Convolutional layers are equivariant to discrete shifts but not continuous translations

Nick McGreivy,Ammar Hakim
2023-12-07
Abstract:The purpose of this short and simple note is to clarify a common misconception about convolutional neural networks (CNNs). CNNs are made up of convolutional layers which are shift equivariant due to weight sharing. However, convolutional layers are not translation equivariant, even when boundary effects are ignored and when pooling and subsampling are absent. This is because shift equivariance is a discrete symmetry while translation equivariance is a continuous symmetry. This fact is well known among researchers in equivariant machine learning, but is usually overlooked among non-experts. To minimize confusion, we suggest using the term `shift equivariance' to refer to discrete shifts in pixels and `translation equivariance' to refer to continuous translations.
Computer Vision and Pattern Recognition,Machine Learning
What problem does this paper attempt to address?
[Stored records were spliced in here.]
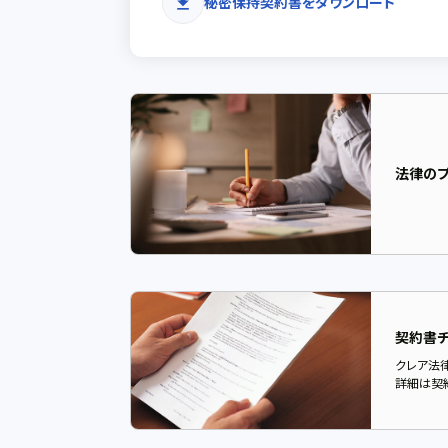
秘密保持契約書をダウンロード
download
法律の
契約書チ
クレア法
詳細は契約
The paper aims to clarify a common misconception in Convolutional Neural Networks (CNNs). Specifically, it points out that convolutional layers possess shift equivariance, meaning they maintain equivariance under discrete pixel shifts, but do not possess translation equivariance under continuous translations. This distinction lies in the difference between discrete and continuous symmetries. While this is a known fact among researchers in equivariant machine learning, it is often overlooked by non-experts. To reduce confusion, the authors suggest clearly distinguishing the terms "shift equivariance" and "continuous translation equivariance," with the former referring to discrete pixel shifts and the latter to continuous image translations. The paper demonstrates through theoretical analysis and examples that convolutional layers cannot achieve true continuous translation equivariance because continuous translation involves transformations in the real number domain, whereas convolutional layers deal with discrete data. Even when ignoring boundary effects and not performing pooling or downsampling operations, convolutional layers still lack continuous translation equivariance. This is because the operations of convolutional layers are based on discrete models, which lack continuous symmetry. Through specific image examples, the authors further intuitively illustrate this point.